Linuxcluster: Hardware
Hardware configuration
The HPC cluster at TUHH-RZ consists of 241 compute nodes, several login nodes and a parallel storage system with a capacity of 350TB. All in all, about 6600 CPU cores, 32 TByte RAM and some GPUs are available for compute intensive workloads. Login nodes
The HPC cluster has several login nodes. Some login nodes may be temporarily unavailable due to maintenance.
If you do not have specific hardware or software requirements you are advised to use the alias hpclogin.rz.tuhh.de
.
Nodes | Cores | CPU Type | RAM | Recommended usage |
---|---|---|---|---|
hpc1.rz.tuhh.de | 2 | (virtual) | 4 GB | managing batch jobs, data transfer |
hpc4.rz.tuhh.de | 2× 10 | 2× E5-2660v3 | 128 GB | managing batch jobs, data transfer, building software, pre- and postprocessing, short test runs |
hpc5.rz.tuhh.de | 2× 10 | 2× E5-2660v3 | 128 GB | managing batch jobs, data transfer, building software, pre- and postprocessing, short test runs |
Compute nodes
Nodes | Cores | CPU Type | RAM | Comment |
---|---|---|---|---|
d[041-044] | 2× 8 | 2× E5-2670 | 64 GB | |
d[045-047] | 2× 10 | 2× E5-2670v2 | 64 GB | |
g[001-016,033-048,081-086] | 2× 12 | 2× E5-2680v3 | 128 GB | |
g[017-032,065-080] | 2× 12 | 2× E5-2680v3 | 256 GB | |
g[087-174,176-216] | 2× 14 | 2× E5-2680v4 | 128 GB | |
g[217-224] | 2× 16 | 2× Xeon Gold 6130 | 192 GB | |
g[225-228] | 2× 24 | 2× Xeon Gold 5318Y | 512 GB | |
u003 | 2× 6 | 2× E5-2620v3 | 64 GB | With four NVidia Tesla K80 cards (each 12GB Memory) |
u[004-006] | 2× 8 | 2× E5-2620v4 | 128 GB | With eight NVidia Tesla K80 cards (each 12GB Memory) |
u007 | 2× 26 | 2× Xeon Gold 6230R | 384 GB | With four NVidia Tesla V100 cards (each 32GB Memory) |
u[008-009] | 2× 36 | 2× Xeon Platinum 8352V | 512 GB | With four NVidia Tesla A100 cards (80GB Memory each) |
Software
- Operating system RedHat Enterprise Linux (RHEL) / CentOS 7 and 8
- Batch system SLURM
- Software management with environment modules.
Storage
- Home directory
- The home directory is mounted from central file servers of TUHH-RZ and is available in the Linux PC pools as well.
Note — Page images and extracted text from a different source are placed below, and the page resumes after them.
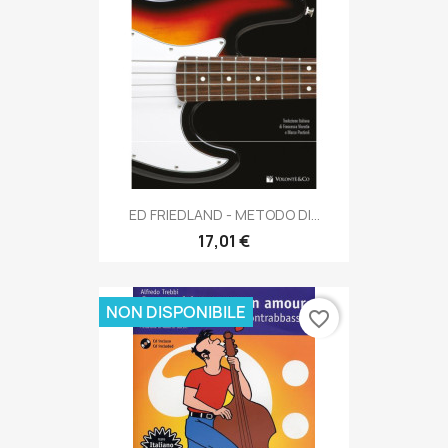
ED FRIEDLAND - METODO DI...
17,01 €
NON DISPONIBILE
favorite_border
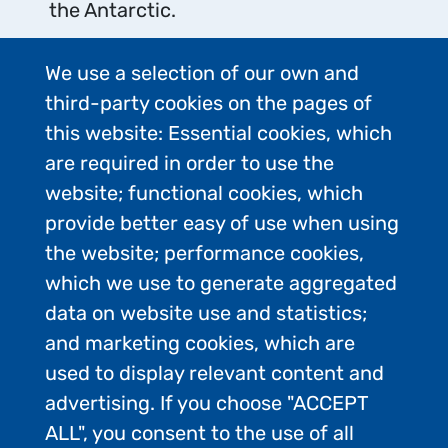
the Antarctic.
We use a selection of our own and
third-party cookies on the pages of
this website: Essential cookies, which
are required in order to use the
Protect Antarctic
website; functional cookies, which
provide better easy of use when using
Wildlife
the website; performance cookies,
which we use to generate aggregated
Taking or harmful interference with
data on website use and statistics;
Antarctic wildlife is prohibited except
and marketing cookies, which are
in accordance with a permit issued
used to display relevant content and
by a national authority.
advertising. If you choose "ACCEPT
Do not use aircraft, vessels, small
ALL", you consent to the use of all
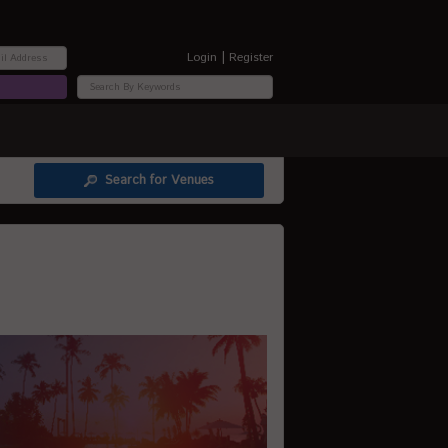
|
Login
Register
Search for Venues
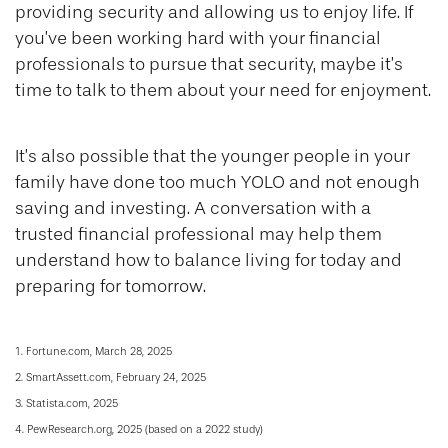
providing security and allowing us to enjoy life. If
you’ve been working hard with your financial
professionals to pursue that security, maybe it’s
time to talk to them about your need for enjoyment.
It’s also possible that the younger people in your
family have done too much YOLO and not enough
saving and investing. A conversation with a
trusted financial professional may help them
understand how to balance living for today and
preparing for tomorrow.
1. Fortune.com, March 28, 2025
2. SmartAssett.com, February 24, 2025
3. Statista.com, 2025
4. PewResearch.org, 2025 (based on a 2022 study)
The file system is backupped and snapshots are available.
- Standard quota is 10GB which can be increased on request.
- Slow storage for crucial data, not exceptionally useful for large scientific data sets.
- Local file systems
- Each node has local storage. Below /usertemp a personal subdirectory is created for each user like
/usertemp/<unix-group>/<username>, e.g./usertemp/rzt/rztkm . - The path /usertemp exists on all nodes but points to the local storage. Each node can only access its own /usertemp.
- Data below /usertemp are not backupped are subject to deletion after 14 days inactivity or after a reboot of the node.
- Fast storage as a local working directory.
- A remote access on the local storage of the compute nodes is possible from the login nodes. It can be mounted on request
below /remut, e.g. for node g001:
ls -l /remut/g001
- Each node has local storage. Below /usertemp a personal subdirectory is created for each user like
- parallel BeeGFS network file system
- The HPC cluster is equipped with a parallel storage system (BeeGFS).
- Below /work a personal subdirectory /work/<unix-group>/<username> is created for each user, e.g. /work/rzt/rztkm.
- The parallel file system is intended for temporary data during the simulation. All data is subject to automatic deletion after 90 days of inactivity.
- Globally visible.
- Tradeoff between home directory (globally visible, secure, slow, small) and local storage (locally visible, fast).
- This storage class has no backup - no permanent storage of important data !